▶ TASK REQUIREMENTS
Reading the data below, count the lines that carry the string "required". Give nothing but the count.

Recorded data
———
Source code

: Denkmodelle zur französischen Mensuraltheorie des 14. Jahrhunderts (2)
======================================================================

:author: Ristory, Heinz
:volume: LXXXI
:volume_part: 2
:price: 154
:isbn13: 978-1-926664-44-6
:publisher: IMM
———
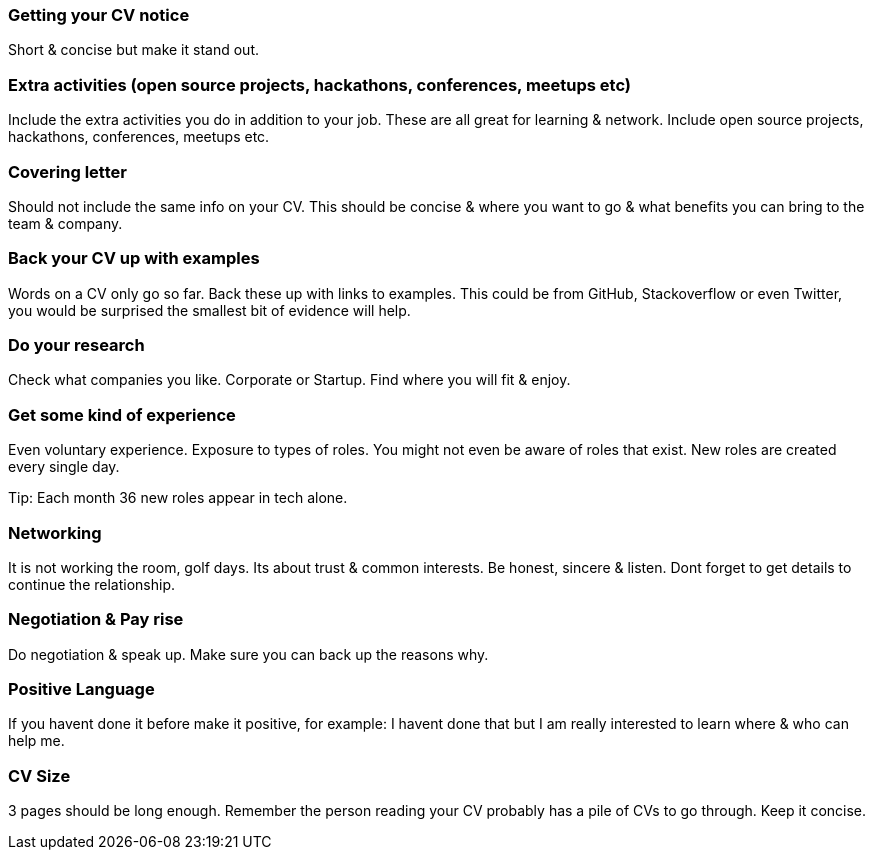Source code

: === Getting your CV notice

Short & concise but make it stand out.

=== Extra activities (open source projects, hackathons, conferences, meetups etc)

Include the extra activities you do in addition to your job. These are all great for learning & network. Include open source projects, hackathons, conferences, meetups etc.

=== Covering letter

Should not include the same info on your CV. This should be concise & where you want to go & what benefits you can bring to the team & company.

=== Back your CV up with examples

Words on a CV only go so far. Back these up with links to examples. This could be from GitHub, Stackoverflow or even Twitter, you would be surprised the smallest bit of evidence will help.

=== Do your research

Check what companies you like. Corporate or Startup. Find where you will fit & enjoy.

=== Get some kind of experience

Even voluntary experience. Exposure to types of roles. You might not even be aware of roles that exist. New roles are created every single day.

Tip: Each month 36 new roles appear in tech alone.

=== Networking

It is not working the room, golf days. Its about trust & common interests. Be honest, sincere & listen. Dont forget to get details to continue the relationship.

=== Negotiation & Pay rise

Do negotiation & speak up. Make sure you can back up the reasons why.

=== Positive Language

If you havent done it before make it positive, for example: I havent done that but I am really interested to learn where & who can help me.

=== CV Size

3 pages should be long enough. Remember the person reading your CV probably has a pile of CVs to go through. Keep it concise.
———
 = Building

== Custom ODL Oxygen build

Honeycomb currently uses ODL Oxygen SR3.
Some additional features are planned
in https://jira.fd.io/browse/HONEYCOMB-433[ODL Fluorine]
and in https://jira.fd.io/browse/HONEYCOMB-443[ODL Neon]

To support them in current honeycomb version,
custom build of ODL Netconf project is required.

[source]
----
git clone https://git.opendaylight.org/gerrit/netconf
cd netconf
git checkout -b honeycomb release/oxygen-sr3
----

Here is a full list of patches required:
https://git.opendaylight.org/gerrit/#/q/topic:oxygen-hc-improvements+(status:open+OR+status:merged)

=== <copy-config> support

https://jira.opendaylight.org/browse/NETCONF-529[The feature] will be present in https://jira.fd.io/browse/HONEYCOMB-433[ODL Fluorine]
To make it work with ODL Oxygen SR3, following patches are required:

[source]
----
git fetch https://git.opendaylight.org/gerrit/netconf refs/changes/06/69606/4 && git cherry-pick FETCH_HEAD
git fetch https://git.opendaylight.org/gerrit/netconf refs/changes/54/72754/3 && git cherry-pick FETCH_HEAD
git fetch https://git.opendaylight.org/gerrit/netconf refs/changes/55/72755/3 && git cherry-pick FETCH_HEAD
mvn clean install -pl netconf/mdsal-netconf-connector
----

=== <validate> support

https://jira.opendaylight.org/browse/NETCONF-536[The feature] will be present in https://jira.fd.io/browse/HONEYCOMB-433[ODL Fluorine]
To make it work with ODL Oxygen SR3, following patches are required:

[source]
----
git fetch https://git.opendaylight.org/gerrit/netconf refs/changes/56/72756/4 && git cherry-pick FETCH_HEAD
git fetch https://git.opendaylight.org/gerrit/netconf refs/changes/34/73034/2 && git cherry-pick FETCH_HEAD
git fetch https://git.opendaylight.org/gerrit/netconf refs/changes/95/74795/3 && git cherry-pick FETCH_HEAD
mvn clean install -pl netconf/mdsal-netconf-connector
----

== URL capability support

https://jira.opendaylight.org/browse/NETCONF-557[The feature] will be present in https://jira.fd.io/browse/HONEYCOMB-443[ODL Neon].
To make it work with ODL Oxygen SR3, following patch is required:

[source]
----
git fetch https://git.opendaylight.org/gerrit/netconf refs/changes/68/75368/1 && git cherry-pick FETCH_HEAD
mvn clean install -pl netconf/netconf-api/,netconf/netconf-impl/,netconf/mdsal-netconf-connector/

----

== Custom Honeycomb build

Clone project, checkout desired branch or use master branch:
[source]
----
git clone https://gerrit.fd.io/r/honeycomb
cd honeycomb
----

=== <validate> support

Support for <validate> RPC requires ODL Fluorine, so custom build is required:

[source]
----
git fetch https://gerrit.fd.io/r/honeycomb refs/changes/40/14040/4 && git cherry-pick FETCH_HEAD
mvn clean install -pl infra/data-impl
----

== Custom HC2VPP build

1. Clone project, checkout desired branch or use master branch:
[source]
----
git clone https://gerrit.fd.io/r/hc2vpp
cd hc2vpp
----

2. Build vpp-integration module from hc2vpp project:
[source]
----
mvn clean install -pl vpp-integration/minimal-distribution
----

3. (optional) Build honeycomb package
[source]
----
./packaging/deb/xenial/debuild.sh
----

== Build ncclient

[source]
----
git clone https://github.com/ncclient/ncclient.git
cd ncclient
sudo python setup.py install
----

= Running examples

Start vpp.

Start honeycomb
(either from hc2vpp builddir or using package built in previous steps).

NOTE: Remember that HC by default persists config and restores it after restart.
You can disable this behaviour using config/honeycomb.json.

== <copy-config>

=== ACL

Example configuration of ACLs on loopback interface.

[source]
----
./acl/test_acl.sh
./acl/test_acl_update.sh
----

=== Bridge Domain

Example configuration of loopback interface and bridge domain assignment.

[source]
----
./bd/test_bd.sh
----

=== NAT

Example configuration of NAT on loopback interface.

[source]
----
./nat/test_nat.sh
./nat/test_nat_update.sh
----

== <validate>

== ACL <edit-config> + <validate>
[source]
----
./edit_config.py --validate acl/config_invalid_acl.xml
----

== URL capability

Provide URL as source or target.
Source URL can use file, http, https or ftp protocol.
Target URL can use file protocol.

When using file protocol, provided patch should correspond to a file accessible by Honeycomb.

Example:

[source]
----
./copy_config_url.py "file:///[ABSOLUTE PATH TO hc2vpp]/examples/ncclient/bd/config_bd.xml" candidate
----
———
▶ ANSWER
6